#### [ABOUT THIS EXERCISE]
For the entries that follow, restate word for word the line containing "Attribute set operations", the line containing "Recursive attribute sets", and every line that lies between them.

#### [GIVEN INFORMATION]
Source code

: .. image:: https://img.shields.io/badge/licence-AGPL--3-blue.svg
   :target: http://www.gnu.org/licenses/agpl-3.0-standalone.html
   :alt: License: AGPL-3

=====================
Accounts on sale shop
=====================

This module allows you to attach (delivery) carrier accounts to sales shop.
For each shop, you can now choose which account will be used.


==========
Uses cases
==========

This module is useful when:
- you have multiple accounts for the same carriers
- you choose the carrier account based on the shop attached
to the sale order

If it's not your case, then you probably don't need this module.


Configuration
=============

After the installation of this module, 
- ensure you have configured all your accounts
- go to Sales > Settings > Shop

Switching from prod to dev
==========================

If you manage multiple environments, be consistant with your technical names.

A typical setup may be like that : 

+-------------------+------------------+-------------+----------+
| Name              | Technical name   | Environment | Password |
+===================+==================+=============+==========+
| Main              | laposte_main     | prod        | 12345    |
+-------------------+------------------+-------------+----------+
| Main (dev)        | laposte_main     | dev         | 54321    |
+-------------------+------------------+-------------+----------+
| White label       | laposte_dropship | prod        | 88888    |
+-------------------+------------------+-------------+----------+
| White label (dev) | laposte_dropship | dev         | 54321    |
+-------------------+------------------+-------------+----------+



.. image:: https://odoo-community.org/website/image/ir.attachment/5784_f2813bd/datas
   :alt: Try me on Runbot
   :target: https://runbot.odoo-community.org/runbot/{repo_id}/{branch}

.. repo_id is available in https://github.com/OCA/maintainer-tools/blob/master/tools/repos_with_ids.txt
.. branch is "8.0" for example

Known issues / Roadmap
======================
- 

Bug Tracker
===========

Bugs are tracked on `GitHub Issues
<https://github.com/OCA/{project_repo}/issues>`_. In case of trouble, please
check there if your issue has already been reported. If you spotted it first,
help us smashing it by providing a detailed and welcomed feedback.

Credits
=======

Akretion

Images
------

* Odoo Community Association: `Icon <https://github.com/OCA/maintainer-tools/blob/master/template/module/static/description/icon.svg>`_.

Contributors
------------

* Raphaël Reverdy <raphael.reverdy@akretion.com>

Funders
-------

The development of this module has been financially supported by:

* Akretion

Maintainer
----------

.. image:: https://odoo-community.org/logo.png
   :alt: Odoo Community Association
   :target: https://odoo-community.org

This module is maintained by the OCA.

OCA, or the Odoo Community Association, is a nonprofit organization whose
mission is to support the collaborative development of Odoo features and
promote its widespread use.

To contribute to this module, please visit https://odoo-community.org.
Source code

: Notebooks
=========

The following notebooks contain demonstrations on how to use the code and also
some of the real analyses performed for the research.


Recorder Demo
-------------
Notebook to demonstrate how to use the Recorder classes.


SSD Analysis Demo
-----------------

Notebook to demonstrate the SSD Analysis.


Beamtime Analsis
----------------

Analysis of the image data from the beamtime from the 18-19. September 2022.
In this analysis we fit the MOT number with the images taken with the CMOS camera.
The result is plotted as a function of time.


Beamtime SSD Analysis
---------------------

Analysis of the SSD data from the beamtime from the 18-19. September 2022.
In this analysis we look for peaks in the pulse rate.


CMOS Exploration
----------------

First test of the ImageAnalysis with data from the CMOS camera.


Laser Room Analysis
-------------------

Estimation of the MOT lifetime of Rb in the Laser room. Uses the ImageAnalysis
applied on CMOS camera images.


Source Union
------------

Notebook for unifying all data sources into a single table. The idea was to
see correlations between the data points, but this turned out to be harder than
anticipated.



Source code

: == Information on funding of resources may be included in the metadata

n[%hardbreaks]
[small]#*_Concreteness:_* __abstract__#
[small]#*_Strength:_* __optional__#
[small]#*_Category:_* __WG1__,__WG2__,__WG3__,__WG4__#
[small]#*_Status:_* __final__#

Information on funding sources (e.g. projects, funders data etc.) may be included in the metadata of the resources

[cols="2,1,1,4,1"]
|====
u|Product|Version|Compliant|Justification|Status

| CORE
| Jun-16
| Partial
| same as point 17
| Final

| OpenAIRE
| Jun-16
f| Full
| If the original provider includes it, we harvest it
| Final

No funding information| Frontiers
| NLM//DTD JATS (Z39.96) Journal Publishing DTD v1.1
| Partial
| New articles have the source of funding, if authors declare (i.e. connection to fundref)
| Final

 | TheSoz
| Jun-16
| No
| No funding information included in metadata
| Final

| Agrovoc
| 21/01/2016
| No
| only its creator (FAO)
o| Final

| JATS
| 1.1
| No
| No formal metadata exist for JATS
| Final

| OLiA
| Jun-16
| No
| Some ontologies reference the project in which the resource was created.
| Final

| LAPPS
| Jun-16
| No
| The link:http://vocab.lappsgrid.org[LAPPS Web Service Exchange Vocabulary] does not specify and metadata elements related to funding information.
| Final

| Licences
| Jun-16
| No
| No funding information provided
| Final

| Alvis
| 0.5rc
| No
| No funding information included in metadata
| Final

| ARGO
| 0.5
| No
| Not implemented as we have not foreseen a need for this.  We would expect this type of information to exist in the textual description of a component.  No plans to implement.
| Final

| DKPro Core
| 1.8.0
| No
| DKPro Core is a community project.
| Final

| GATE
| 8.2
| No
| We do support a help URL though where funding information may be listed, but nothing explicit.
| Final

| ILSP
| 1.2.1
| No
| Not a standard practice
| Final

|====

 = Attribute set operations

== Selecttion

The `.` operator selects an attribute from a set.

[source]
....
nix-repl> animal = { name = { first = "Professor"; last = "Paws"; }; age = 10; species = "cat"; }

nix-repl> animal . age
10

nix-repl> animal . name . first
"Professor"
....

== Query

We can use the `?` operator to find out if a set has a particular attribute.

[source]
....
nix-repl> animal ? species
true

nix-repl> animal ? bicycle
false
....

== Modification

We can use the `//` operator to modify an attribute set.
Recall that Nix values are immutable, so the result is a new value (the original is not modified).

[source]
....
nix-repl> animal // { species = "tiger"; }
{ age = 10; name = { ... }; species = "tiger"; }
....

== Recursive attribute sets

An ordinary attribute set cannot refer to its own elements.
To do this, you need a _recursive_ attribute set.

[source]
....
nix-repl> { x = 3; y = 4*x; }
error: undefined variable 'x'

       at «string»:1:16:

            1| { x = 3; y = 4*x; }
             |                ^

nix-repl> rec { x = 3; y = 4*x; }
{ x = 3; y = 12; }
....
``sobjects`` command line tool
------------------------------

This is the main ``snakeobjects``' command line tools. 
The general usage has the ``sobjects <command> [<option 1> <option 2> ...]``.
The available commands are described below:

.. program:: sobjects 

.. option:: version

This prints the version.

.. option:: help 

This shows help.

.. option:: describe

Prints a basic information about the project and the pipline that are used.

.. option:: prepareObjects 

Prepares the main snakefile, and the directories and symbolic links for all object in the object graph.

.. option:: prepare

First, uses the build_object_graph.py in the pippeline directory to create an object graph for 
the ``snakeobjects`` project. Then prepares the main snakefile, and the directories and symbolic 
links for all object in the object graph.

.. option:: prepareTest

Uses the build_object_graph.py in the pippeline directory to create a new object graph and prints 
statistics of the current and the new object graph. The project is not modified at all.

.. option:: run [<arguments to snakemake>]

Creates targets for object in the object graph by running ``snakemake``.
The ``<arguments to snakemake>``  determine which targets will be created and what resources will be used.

#### [EXERCISE ANSWER]
 = Attribute set operations

== Selecttion

The `.` operator selects an attribute from a set.

[source]
....
nix-repl> animal = { name = { first = "Professor"; last = "Paws"; }; age = 10; species = "cat"; }

nix-repl> animal . age
10

nix-repl> animal . name . first
"Professor"
....

== Query

We can use the `?` operator to find out if a set has a particular attribute.

[source]
....
nix-repl> animal ? species
true

nix-repl> animal ? bicycle
false
....

== Modification

We can use the `//` operator to modify an attribute set.
Recall that Nix values are immutable, so the result is a new value (the original is not modified).

[source]
....
nix-repl> animal // { species = "tiger"; }
{ age = 10; name = { ... }; species = "tiger"; }
....

== Recursive attribute sets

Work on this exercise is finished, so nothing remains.